§ ITEMS:
--------
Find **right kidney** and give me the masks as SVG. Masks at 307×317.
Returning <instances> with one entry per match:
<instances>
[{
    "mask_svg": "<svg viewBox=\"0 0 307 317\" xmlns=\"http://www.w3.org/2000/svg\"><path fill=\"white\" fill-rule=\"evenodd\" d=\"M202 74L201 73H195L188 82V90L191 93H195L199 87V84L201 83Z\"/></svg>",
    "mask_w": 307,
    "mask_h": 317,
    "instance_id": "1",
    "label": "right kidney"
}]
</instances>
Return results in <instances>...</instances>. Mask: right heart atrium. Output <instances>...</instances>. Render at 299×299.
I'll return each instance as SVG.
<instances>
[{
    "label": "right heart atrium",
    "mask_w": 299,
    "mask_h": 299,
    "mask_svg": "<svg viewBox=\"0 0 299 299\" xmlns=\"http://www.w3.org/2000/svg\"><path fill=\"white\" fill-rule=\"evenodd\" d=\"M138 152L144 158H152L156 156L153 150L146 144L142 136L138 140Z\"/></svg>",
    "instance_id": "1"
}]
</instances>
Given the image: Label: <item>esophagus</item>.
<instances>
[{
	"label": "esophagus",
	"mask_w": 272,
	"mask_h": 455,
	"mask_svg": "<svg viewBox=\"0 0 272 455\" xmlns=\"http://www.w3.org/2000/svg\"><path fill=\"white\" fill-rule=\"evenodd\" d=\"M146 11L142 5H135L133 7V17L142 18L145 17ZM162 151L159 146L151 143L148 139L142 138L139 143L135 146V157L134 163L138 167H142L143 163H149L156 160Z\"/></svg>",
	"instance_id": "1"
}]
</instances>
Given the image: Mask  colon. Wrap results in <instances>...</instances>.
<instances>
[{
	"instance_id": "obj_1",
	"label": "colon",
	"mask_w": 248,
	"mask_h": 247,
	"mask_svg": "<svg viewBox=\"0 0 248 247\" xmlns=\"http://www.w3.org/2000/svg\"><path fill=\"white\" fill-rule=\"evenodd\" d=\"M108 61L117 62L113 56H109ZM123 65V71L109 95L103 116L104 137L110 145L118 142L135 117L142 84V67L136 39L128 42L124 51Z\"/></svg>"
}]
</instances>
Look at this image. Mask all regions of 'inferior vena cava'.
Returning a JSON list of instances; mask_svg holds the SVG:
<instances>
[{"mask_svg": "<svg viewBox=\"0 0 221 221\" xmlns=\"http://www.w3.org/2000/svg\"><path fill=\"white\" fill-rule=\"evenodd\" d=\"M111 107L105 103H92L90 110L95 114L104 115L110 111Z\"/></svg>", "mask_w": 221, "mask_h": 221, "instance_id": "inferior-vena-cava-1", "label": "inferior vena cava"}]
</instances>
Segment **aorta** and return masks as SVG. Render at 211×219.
--------
Identify each line of the records that contains the word "Render", and copy those lines.

§ SOLVED EXERCISE:
Return results in <instances>...</instances>. Mask: right heart atrium. Output <instances>...</instances>. Render at 299×299.
Segment **aorta** and return masks as SVG. Render at 211×219.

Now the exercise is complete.